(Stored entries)
%%

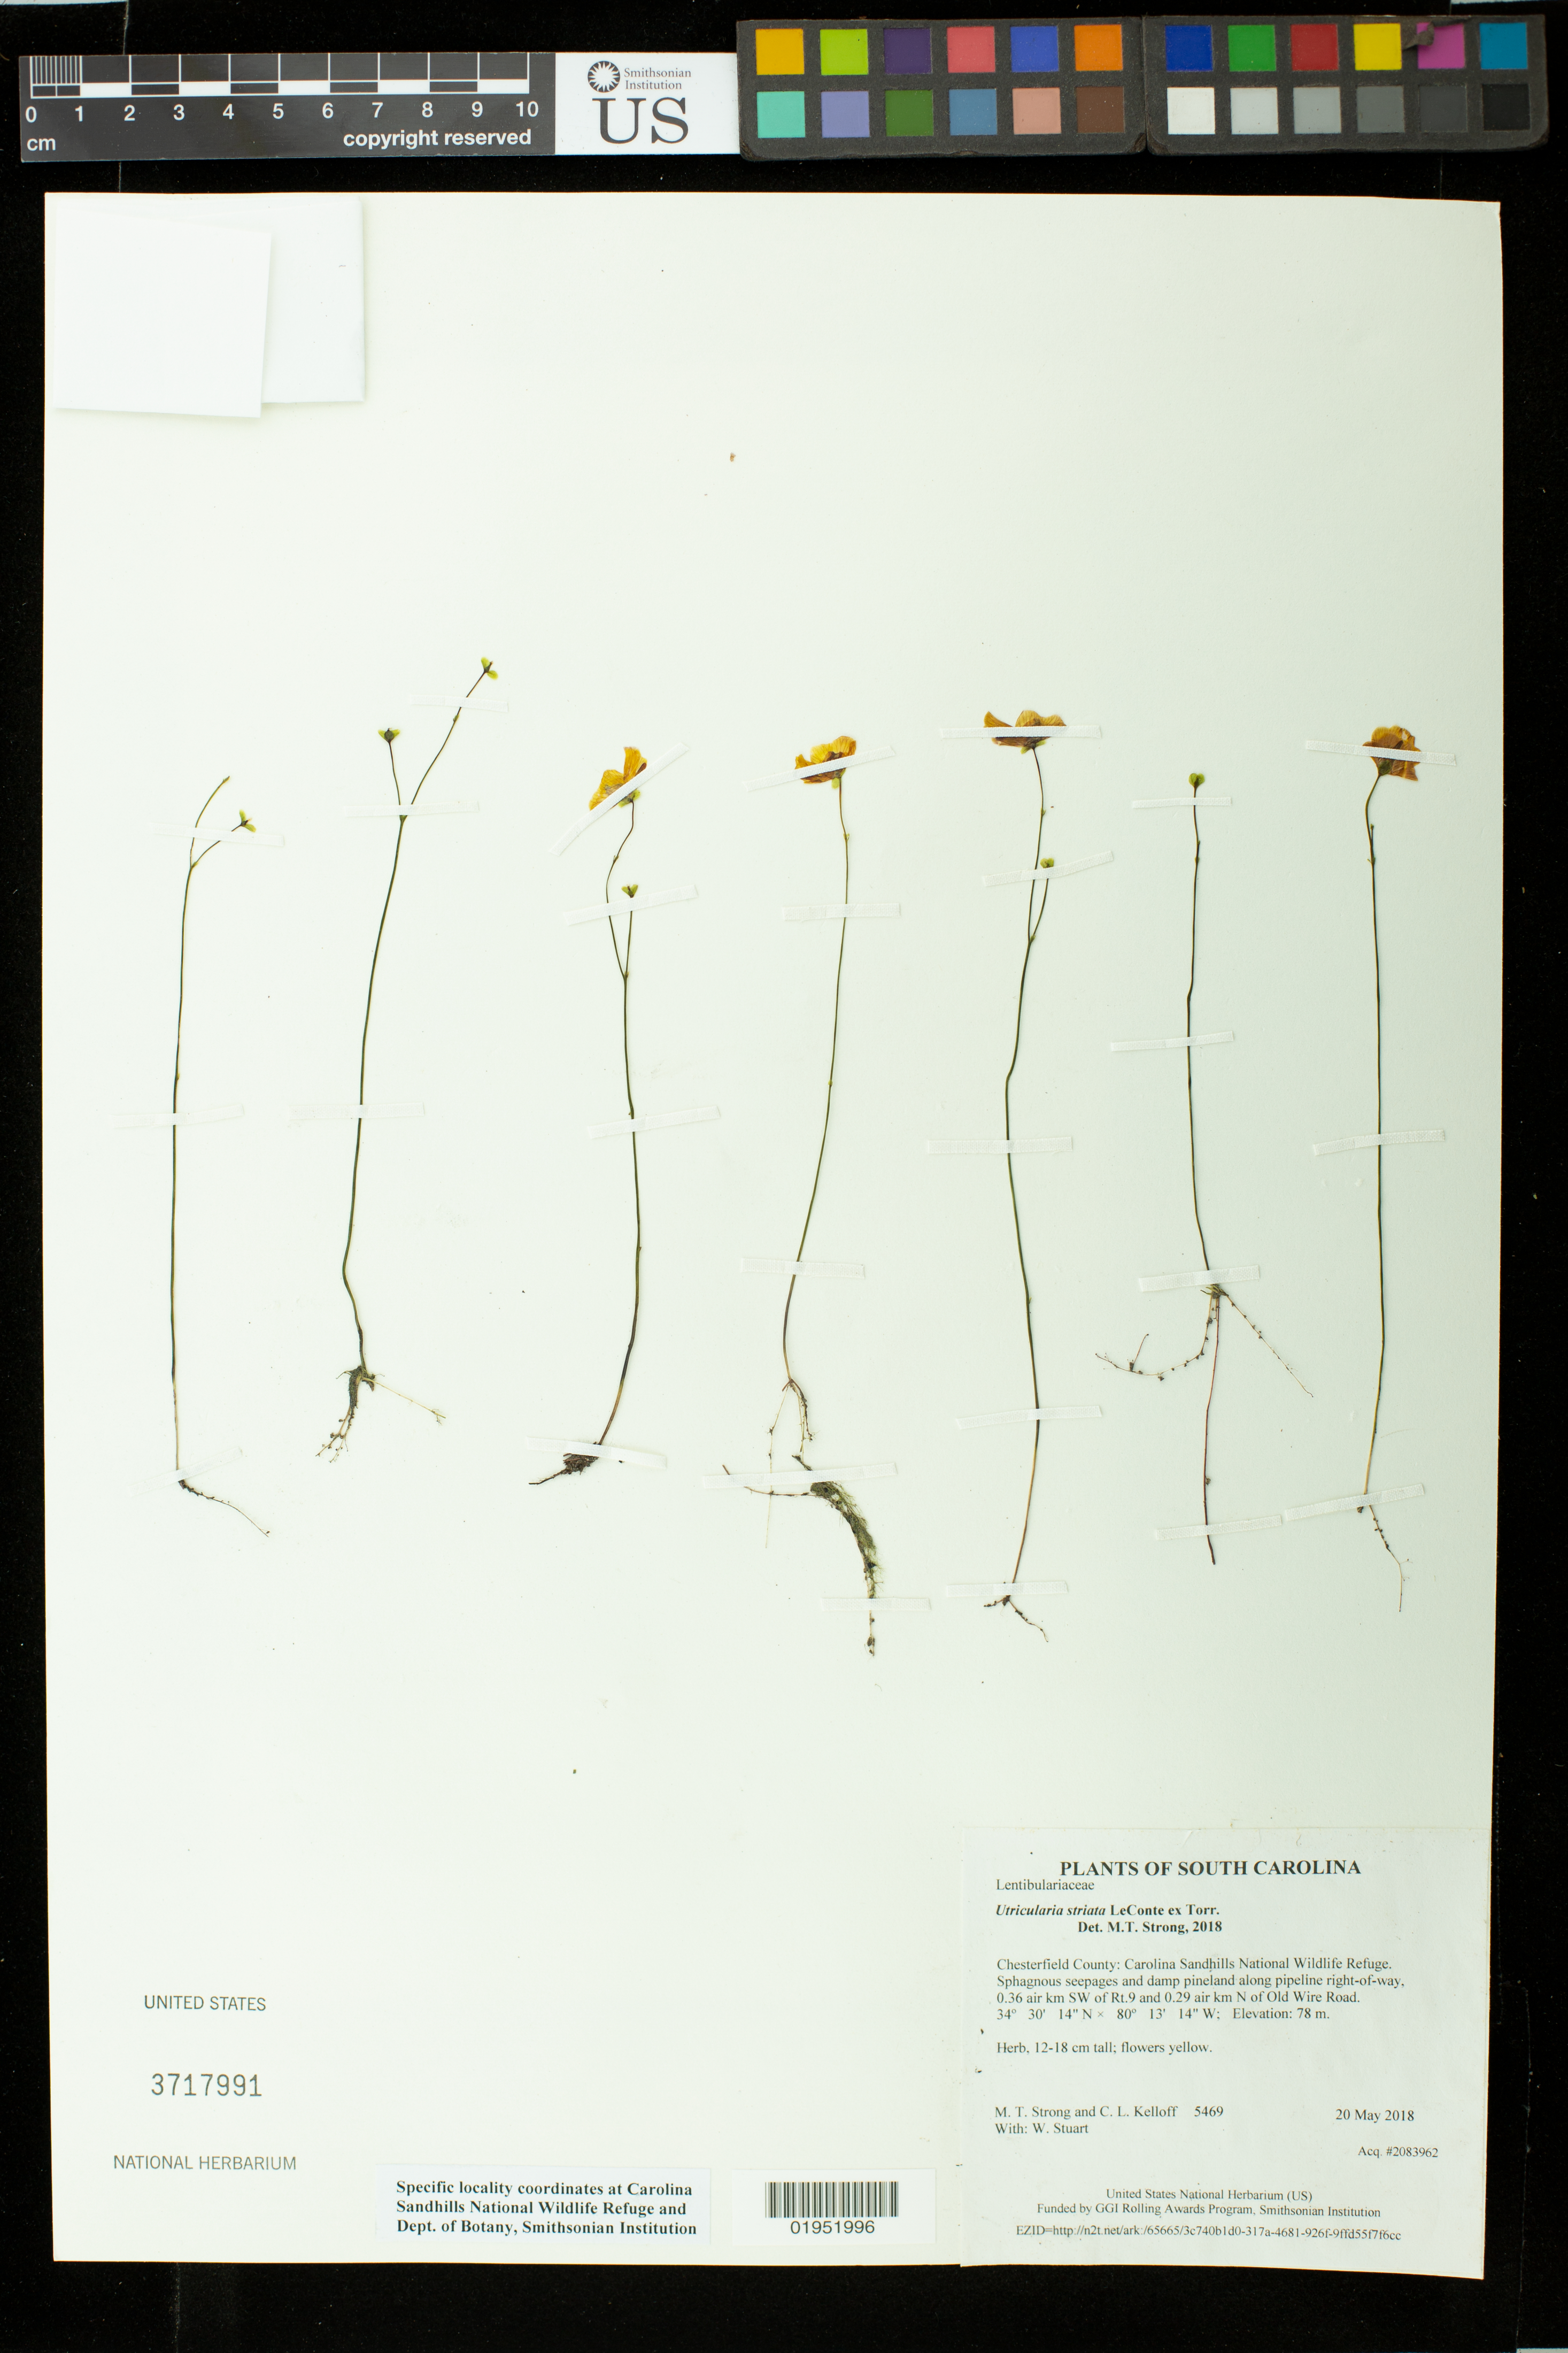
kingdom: Plantae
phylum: Tracheophyta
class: Magnoliopsida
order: Lamiales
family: Lentibulariaceae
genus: Utricularia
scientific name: Utricularia striata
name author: Leconte ex Torr.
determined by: Strong, Mark T., (BOT), Smithsonian Institution - National Museum of Natural History (UNITED STATES)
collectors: M. T. Strong, C. L. Kelloff & W. Stuart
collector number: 5469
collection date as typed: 20 May 2018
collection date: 2018-05-20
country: United States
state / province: South Carolina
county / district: Chesterfield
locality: Carolina Sandhills National Wildlife Refuge. Sphagnous seepages and damp pineland along pipeline right-of-way, 0.36 air km SW of Rt.9 and 0.29 air km N of Old Wire Road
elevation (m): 78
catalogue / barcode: US 3717991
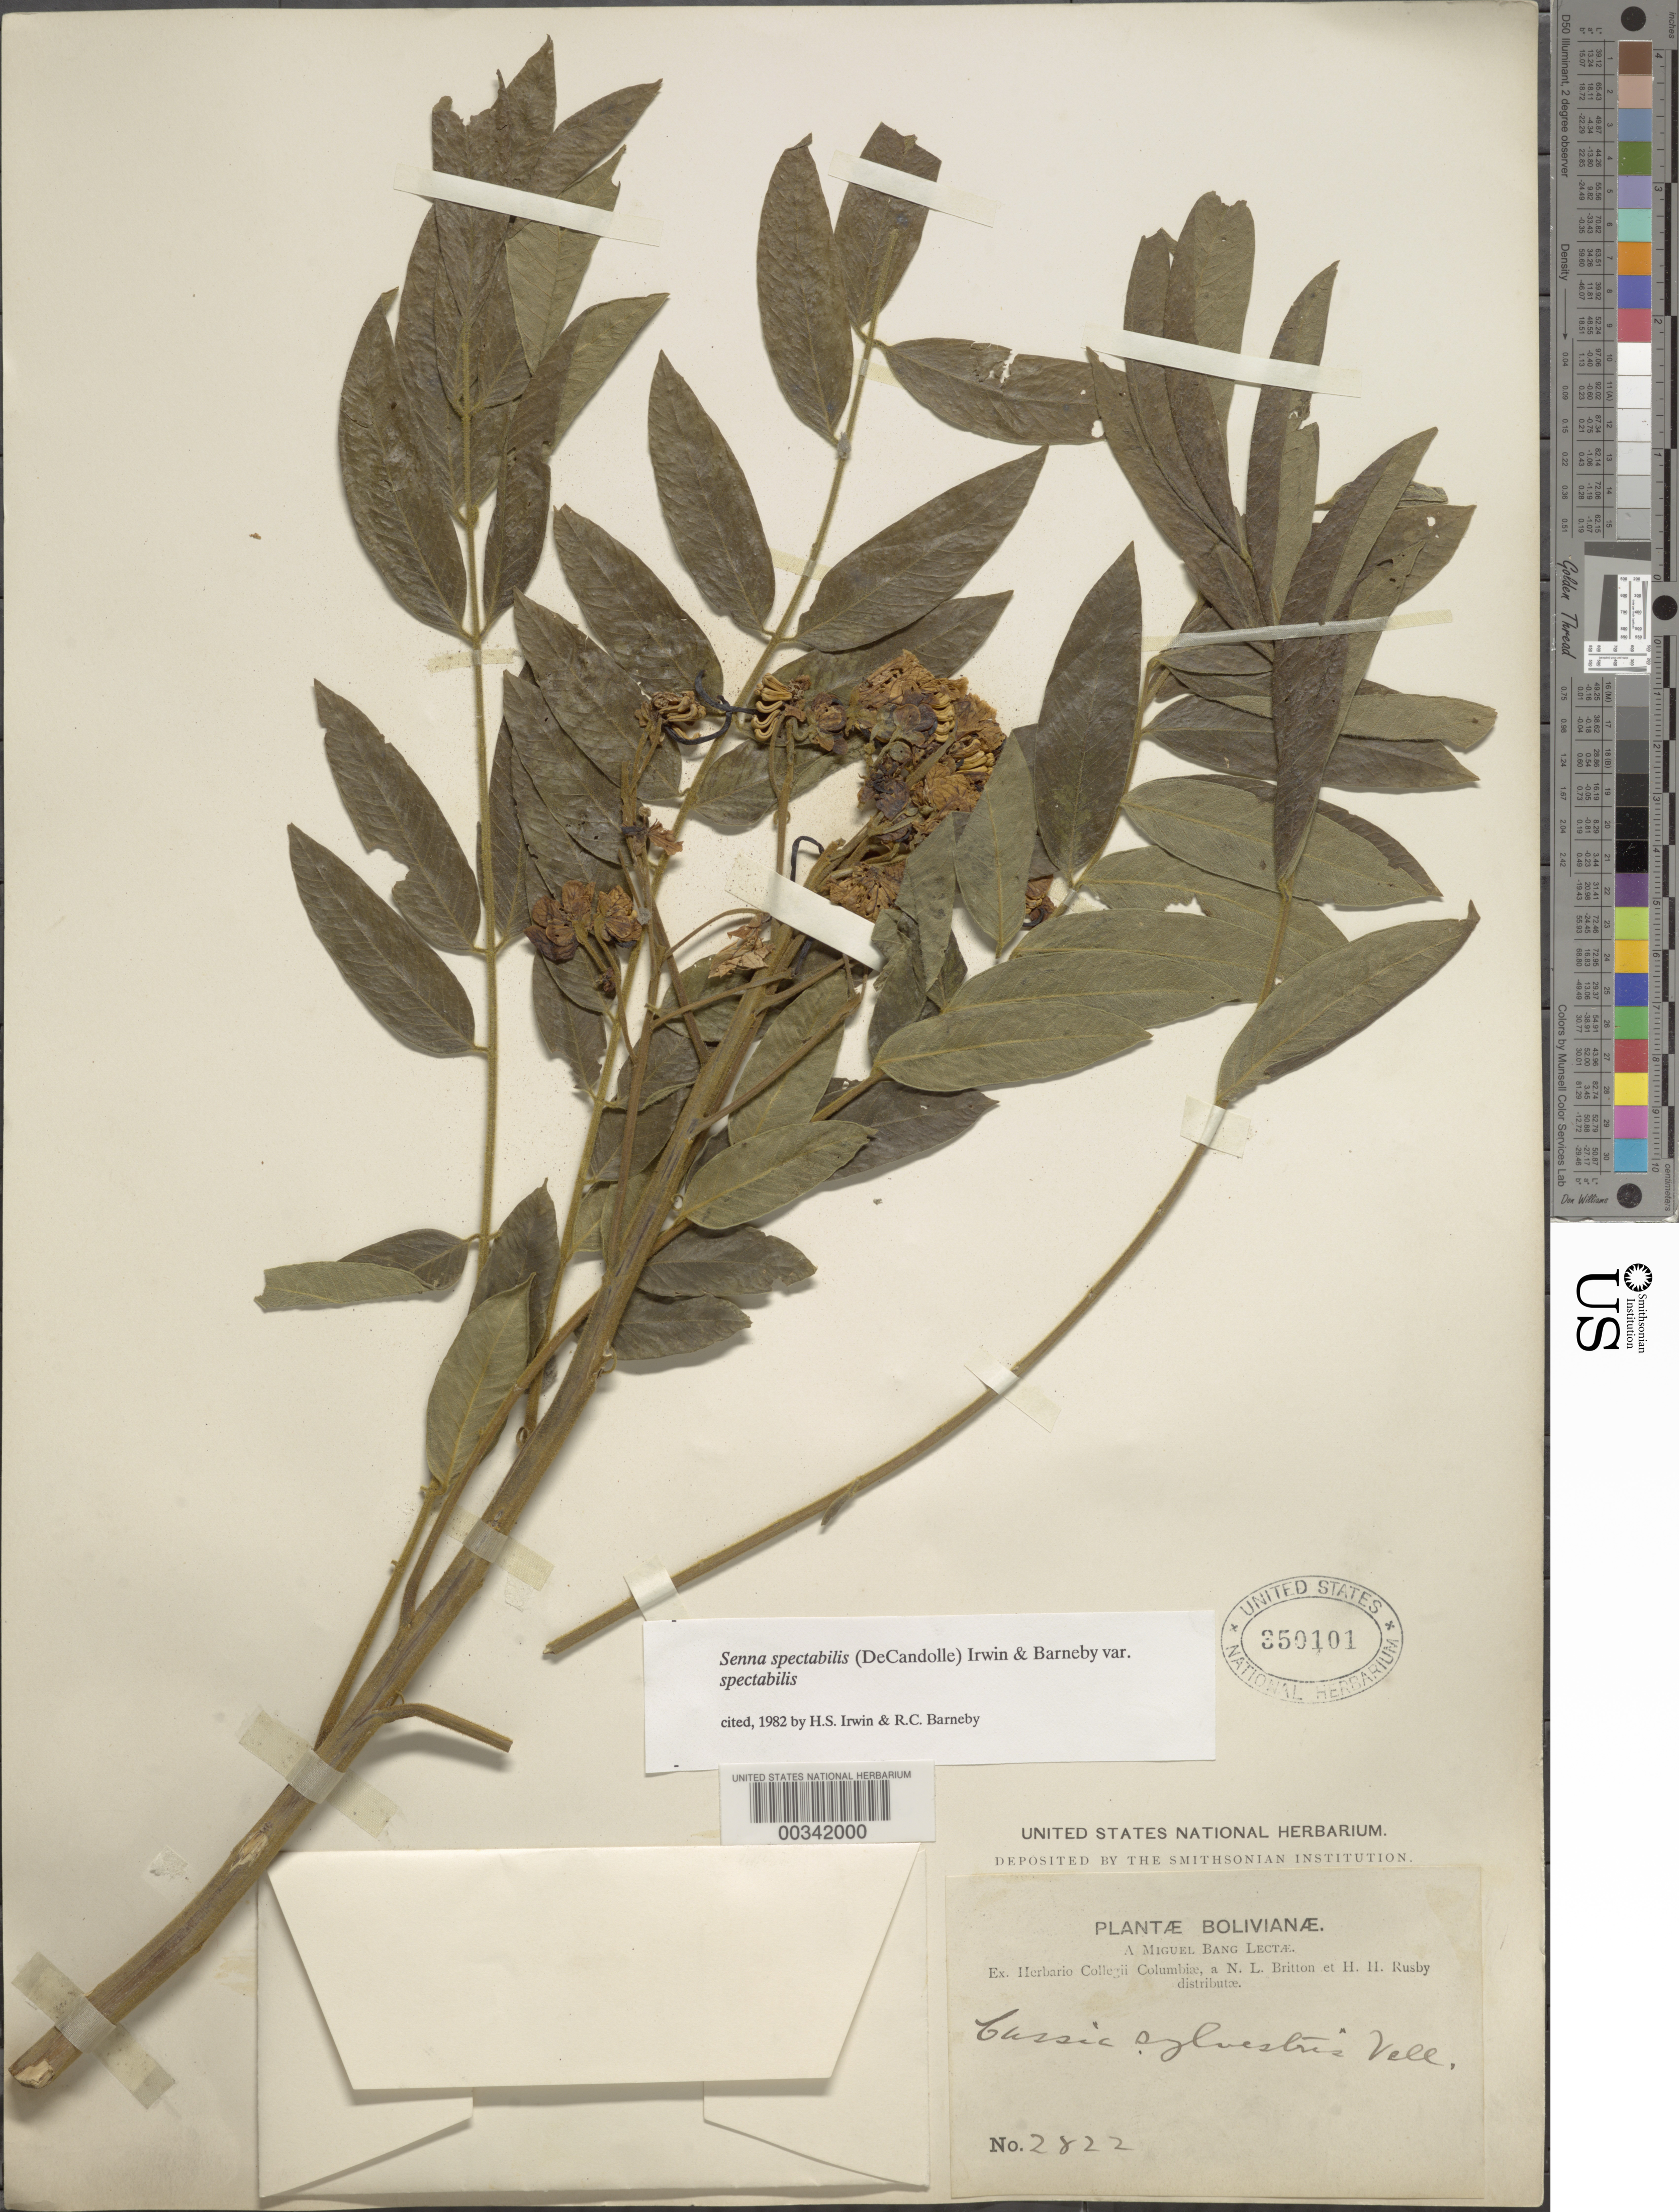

%%

▶ _Your instructions_
Retype every line of the entries above word for word, leaving out the pictures.

▶ _Exercise result_
kingdom: Plantae
phylum: Tracheophyta
class: Magnoliopsida
order: Lamiales
family: Lentibulariaceae
genus: Utricularia
scientific name: Utricularia striata
name author: Leconte ex Torr.
determined by: Strong, Mark T., (BOT), Smithsonian Institution - National Museum of Natural History (UNITED STATES)
collectors: M. T. Strong, C. L. Kelloff & W. Stuart
collector number: 5469
collection date as typed: 20 May 2018
collection date: 2018-05-20
country: United States
state / province: South Carolina
county / district: Chesterfield
locality: Carolina Sandhills National Wildlife Refuge. Sphagnous seepages and damp pineland along pipeline right-of-way, 0.36 air km SW of Rt.9 and 0.29 air km N of Old Wire Road
elevation (m): 78
catalogue / barcode: US 3717991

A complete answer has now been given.